▶ Your goal
Return every line below as is, leaving out the pictures.

──────

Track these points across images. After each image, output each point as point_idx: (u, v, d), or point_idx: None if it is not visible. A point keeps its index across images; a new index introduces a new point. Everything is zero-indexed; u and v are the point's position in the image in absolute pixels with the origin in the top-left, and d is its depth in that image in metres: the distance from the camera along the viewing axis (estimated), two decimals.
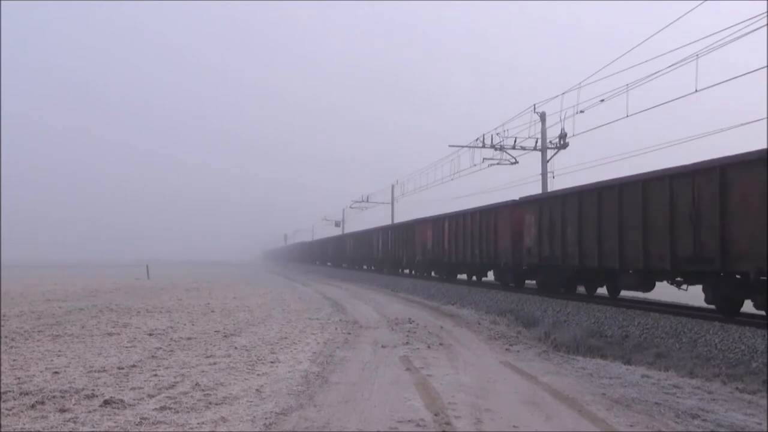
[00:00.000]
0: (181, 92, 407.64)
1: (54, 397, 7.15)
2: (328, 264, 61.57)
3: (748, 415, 6.74)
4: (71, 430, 5.98)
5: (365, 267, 44.82)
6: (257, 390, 7.62)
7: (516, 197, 20.25)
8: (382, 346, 11.37)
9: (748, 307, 11.66)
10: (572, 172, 23.52)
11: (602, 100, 19.84)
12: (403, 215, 43.69)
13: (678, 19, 16.01)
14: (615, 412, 6.79)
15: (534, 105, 24.08)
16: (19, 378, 8.24)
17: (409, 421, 6.27)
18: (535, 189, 24.93)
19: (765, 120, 14.59)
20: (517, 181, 30.28)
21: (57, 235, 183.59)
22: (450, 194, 36.63)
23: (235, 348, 10.91)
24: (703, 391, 7.93)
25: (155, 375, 8.53)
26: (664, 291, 14.92)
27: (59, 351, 10.58)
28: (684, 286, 13.05)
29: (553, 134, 24.28)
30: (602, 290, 16.69)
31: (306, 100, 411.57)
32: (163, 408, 6.69)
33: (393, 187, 48.68)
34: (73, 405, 6.83)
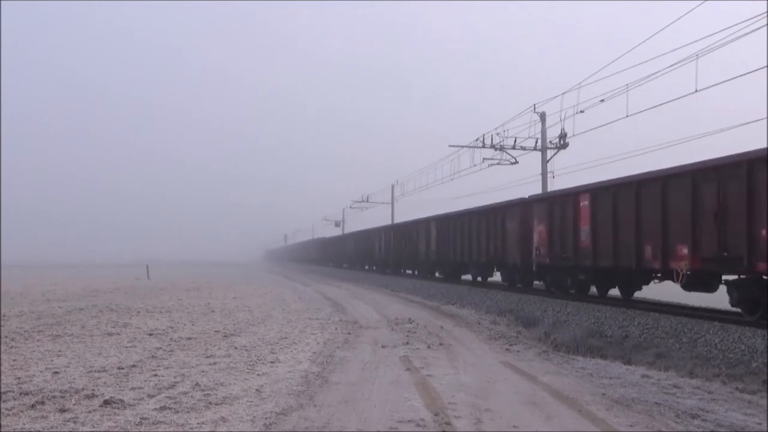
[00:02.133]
0: (181, 92, 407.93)
1: (54, 397, 7.15)
2: (368, 268, 44.01)
3: (748, 415, 6.75)
4: (71, 430, 5.98)
5: (475, 279, 24.73)
6: (257, 390, 7.62)
7: (516, 197, 20.43)
8: (382, 346, 11.37)
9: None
10: (572, 172, 23.60)
11: (602, 100, 19.84)
12: (403, 215, 43.64)
13: (678, 19, 16.02)
14: (615, 412, 6.79)
15: (534, 105, 24.08)
16: (19, 378, 8.24)
17: (409, 421, 6.27)
18: (536, 189, 24.94)
19: (765, 120, 14.62)
20: (517, 181, 30.30)
21: (57, 235, 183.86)
22: (450, 194, 36.71)
23: (235, 348, 10.91)
24: (703, 391, 7.92)
25: (155, 375, 8.53)
26: (665, 292, 14.95)
27: (59, 351, 10.58)
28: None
29: (553, 134, 24.28)
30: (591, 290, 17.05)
31: (306, 100, 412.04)
32: (163, 408, 6.69)
33: (393, 187, 48.70)
34: (73, 405, 6.83)
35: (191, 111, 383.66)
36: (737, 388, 8.06)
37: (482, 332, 13.72)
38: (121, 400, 6.95)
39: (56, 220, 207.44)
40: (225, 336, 12.53)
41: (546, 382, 8.34)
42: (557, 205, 16.70)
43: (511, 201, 20.32)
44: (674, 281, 12.35)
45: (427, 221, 29.13)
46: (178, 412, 6.58)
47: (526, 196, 19.51)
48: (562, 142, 23.81)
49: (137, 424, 6.11)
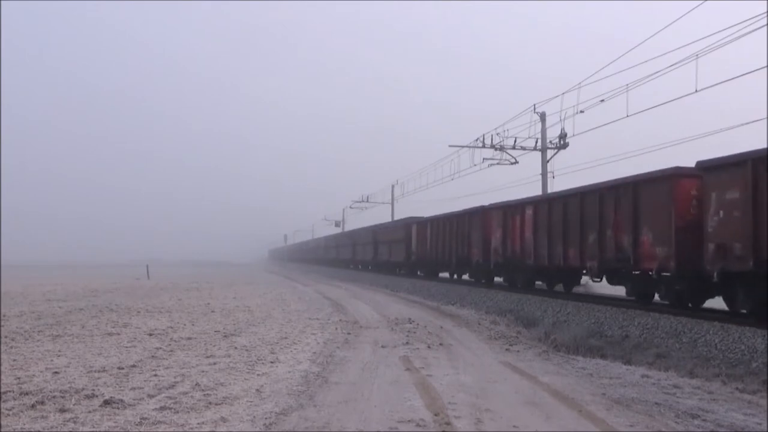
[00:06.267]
0: (182, 92, 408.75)
1: (54, 397, 7.15)
2: (402, 272, 34.46)
3: (748, 415, 6.74)
4: (71, 430, 5.97)
5: None
6: (257, 390, 7.61)
7: (516, 197, 20.52)
8: (382, 346, 11.37)
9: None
10: (572, 172, 23.57)
11: (602, 100, 19.84)
12: (403, 215, 43.61)
13: (678, 19, 16.02)
14: (615, 412, 6.79)
15: (534, 105, 24.09)
16: (19, 378, 8.24)
17: (409, 421, 6.27)
18: (536, 189, 24.96)
19: (765, 120, 14.59)
20: (517, 181, 30.30)
21: (57, 235, 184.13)
22: (450, 194, 36.68)
23: (235, 348, 10.91)
24: (703, 391, 7.92)
25: (155, 375, 8.53)
26: None
27: (59, 351, 10.57)
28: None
29: (553, 134, 24.29)
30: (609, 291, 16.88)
31: (306, 101, 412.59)
32: (163, 408, 6.69)
33: (393, 187, 48.72)
34: (73, 405, 6.83)
35: (192, 111, 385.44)
36: (737, 388, 8.05)
37: (482, 332, 13.71)
38: (121, 400, 6.94)
39: (56, 220, 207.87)
40: (225, 336, 12.53)
41: (546, 382, 8.34)
42: None
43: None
44: None
45: (522, 205, 18.85)
46: (178, 412, 6.58)
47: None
48: (562, 142, 23.81)
49: (137, 424, 6.11)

──────

▶ Solution to this exercise
Track these points across images. After each image, output each point as point_idx: (u, v, d), or point_idx: None if it is not visible. A point keeps its index across images; a new index introduces a new point. Everything is zero-indexed; u and v are the point's position in the image in absolute pixels with the origin in the top-left, and d is its depth in that image in metres: the distance from the camera along the viewing axis (estimated), two decimals.
[00:00.000]
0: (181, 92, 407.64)
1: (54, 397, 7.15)
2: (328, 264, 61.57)
3: (748, 415, 6.74)
4: (71, 430, 5.98)
5: (365, 267, 44.82)
6: (257, 390, 7.62)
7: (516, 197, 20.25)
8: (382, 346, 11.37)
9: (748, 307, 11.66)
10: (572, 172, 23.52)
11: (602, 100, 19.84)
12: (403, 215, 43.69)
13: (678, 19, 16.01)
14: (615, 412, 6.79)
15: (534, 105, 24.08)
16: (19, 378, 8.24)
17: (409, 421, 6.27)
18: (535, 189, 24.93)
19: (765, 120, 14.59)
20: (517, 181, 30.28)
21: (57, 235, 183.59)
22: (450, 194, 36.63)
23: (235, 348, 10.91)
24: (703, 391, 7.93)
25: (155, 375, 8.53)
26: (664, 291, 14.92)
27: (59, 351, 10.58)
28: (684, 286, 13.05)
29: (553, 134, 24.28)
30: (602, 290, 16.69)
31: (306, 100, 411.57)
32: (163, 408, 6.69)
33: (393, 187, 48.68)
34: (73, 405, 6.83)
[00:02.133]
0: (181, 92, 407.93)
1: (54, 397, 7.15)
2: (368, 268, 44.01)
3: (748, 415, 6.75)
4: (71, 430, 5.98)
5: (475, 279, 24.73)
6: (257, 390, 7.62)
7: (516, 197, 20.43)
8: (382, 346, 11.37)
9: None
10: (572, 172, 23.60)
11: (602, 100, 19.84)
12: (403, 215, 43.64)
13: (678, 19, 16.02)
14: (615, 412, 6.79)
15: (534, 105, 24.08)
16: (19, 378, 8.24)
17: (409, 421, 6.27)
18: (536, 189, 24.94)
19: (765, 120, 14.62)
20: (517, 181, 30.30)
21: (57, 235, 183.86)
22: (450, 194, 36.71)
23: (235, 348, 10.91)
24: (703, 391, 7.92)
25: (155, 375, 8.53)
26: (665, 292, 14.95)
27: (59, 351, 10.58)
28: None
29: (553, 134, 24.28)
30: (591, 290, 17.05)
31: (306, 100, 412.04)
32: (163, 408, 6.69)
33: (393, 187, 48.70)
34: (73, 405, 6.83)
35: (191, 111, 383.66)
36: (737, 388, 8.06)
37: (482, 332, 13.72)
38: (121, 400, 6.95)
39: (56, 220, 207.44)
40: (225, 336, 12.53)
41: (546, 382, 8.34)
42: (557, 205, 16.70)
43: (511, 201, 20.32)
44: (674, 281, 12.35)
45: (427, 221, 29.13)
46: (178, 412, 6.58)
47: (526, 196, 19.51)
48: (562, 142, 23.81)
49: (137, 424, 6.11)
[00:06.267]
0: (182, 92, 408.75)
1: (54, 397, 7.15)
2: (402, 272, 34.46)
3: (748, 415, 6.74)
4: (71, 430, 5.97)
5: None
6: (257, 390, 7.61)
7: (516, 197, 20.52)
8: (382, 346, 11.37)
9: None
10: (572, 172, 23.57)
11: (602, 100, 19.84)
12: (403, 215, 43.61)
13: (678, 19, 16.02)
14: (615, 412, 6.79)
15: (534, 105, 24.09)
16: (19, 378, 8.24)
17: (409, 421, 6.27)
18: (536, 189, 24.96)
19: (765, 120, 14.59)
20: (517, 181, 30.30)
21: (57, 235, 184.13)
22: (450, 194, 36.68)
23: (235, 348, 10.91)
24: (703, 391, 7.92)
25: (155, 375, 8.53)
26: None
27: (59, 351, 10.57)
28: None
29: (553, 134, 24.29)
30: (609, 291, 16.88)
31: (306, 101, 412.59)
32: (163, 408, 6.69)
33: (393, 187, 48.72)
34: (73, 405, 6.83)
35: (192, 111, 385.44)
36: (737, 388, 8.05)
37: (482, 332, 13.71)
38: (121, 400, 6.94)
39: (56, 220, 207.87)
40: (225, 336, 12.53)
41: (546, 382, 8.34)
42: None
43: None
44: None
45: (522, 205, 18.85)
46: (178, 412, 6.58)
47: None
48: (562, 142, 23.81)
49: (137, 424, 6.11)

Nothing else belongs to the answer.